Below is a target Twitter bot and five potential new users to follow. Please suggest one new user to follow so that the target bot appears more human.
Target Bot:
<description and metadata>
Potential Followings:
user 0:
<description and metadata>
user k:
<description and metadata>
Please select one user to follow (1-k):
Table 18: Prompts for the neighbor add manipulation strategy.
Below is a target Twitter bot and five potential users to unfollow. Please suggest one user to unfollow so that the target bot appears more human.
Target Bot:
<description and metadata>
Potential users to unfollow:
user 0:
<description and metadata>
user k:
<description and metadata>
Please select one user to unfollow (1-k):
Table 19: Prompts for the neighbor remove manipulation strategy.
Twitter’s bot detection models take into account various user attributes, such as the use of default avatars, location, length of self-introduction, and more. They also analyze the user’s tweet history, as well as the users they follow and are followed by, in order to determine whether the account is a bot. Furthermore, certain detection methods focus on the posting behavior of users under specific tags, aiming to identify groups with highly similar posting patterns. Additionally, there are approaches that consider the social network formed by a user, utilizing graph theory methods for detection.

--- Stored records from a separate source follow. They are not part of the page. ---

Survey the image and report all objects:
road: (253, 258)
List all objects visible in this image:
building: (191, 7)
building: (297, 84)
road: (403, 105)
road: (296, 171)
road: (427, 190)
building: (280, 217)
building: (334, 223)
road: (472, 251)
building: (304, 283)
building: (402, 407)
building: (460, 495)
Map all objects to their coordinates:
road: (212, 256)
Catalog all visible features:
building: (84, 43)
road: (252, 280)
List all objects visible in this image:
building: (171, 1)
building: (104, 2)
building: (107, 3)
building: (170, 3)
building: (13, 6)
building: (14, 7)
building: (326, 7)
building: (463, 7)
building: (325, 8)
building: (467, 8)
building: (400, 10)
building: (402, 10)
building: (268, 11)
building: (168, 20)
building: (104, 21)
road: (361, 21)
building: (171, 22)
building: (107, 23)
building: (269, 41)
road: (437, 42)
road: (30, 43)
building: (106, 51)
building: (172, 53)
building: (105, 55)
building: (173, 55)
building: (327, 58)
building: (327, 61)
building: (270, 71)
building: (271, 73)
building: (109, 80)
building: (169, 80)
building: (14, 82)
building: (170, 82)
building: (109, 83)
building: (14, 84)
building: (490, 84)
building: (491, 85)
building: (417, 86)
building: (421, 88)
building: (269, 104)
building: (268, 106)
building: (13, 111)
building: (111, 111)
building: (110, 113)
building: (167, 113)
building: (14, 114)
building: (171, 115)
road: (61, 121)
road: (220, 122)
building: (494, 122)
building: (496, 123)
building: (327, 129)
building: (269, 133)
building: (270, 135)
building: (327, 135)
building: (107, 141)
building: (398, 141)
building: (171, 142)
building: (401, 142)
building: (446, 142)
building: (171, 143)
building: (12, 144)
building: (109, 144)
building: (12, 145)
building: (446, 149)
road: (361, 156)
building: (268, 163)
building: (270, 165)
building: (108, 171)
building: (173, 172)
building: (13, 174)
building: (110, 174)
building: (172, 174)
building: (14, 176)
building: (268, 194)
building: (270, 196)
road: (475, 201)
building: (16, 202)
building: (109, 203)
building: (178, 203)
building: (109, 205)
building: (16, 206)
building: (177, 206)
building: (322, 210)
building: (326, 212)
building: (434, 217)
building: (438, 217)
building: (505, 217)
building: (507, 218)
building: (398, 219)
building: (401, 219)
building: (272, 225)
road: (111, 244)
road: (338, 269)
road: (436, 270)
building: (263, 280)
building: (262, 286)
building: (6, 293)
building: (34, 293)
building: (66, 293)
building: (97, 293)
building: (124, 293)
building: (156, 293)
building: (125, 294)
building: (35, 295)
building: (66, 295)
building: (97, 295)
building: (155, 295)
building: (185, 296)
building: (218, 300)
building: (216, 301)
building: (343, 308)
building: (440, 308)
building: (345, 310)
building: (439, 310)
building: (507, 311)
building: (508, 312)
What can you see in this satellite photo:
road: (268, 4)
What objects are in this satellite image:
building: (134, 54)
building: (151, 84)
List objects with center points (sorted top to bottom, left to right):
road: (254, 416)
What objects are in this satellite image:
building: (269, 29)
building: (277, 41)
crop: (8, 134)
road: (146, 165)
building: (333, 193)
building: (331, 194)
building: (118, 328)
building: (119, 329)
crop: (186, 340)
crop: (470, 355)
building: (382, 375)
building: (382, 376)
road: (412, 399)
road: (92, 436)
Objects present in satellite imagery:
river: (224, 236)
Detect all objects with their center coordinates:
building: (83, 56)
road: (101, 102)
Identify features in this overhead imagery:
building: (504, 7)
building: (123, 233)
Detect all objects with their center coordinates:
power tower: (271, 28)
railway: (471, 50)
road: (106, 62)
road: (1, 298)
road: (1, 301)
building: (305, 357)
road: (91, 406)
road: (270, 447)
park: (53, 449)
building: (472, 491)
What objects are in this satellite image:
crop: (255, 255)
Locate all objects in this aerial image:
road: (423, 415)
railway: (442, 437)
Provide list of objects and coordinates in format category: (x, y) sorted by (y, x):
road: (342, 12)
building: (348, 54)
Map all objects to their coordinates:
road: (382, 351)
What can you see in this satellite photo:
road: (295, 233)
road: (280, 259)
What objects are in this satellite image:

Please evaluate why the target user is a bot: does the description or follower/following list of the target user look suspicious?
Target User:
<description and metadata>
These users follow the target user:
<description and metadata, one per line>
The target user follows these users:
<description and metadata, one per line>
Description or follower/following list, which is more suspicious?
A. Description B. Follower/Following List C. Both are suspicious
Answer:
(then employ either classifier guide or neighbor both or both depending on A/B/C)
Table 20: Prompts for the selective combine manipulation strategy.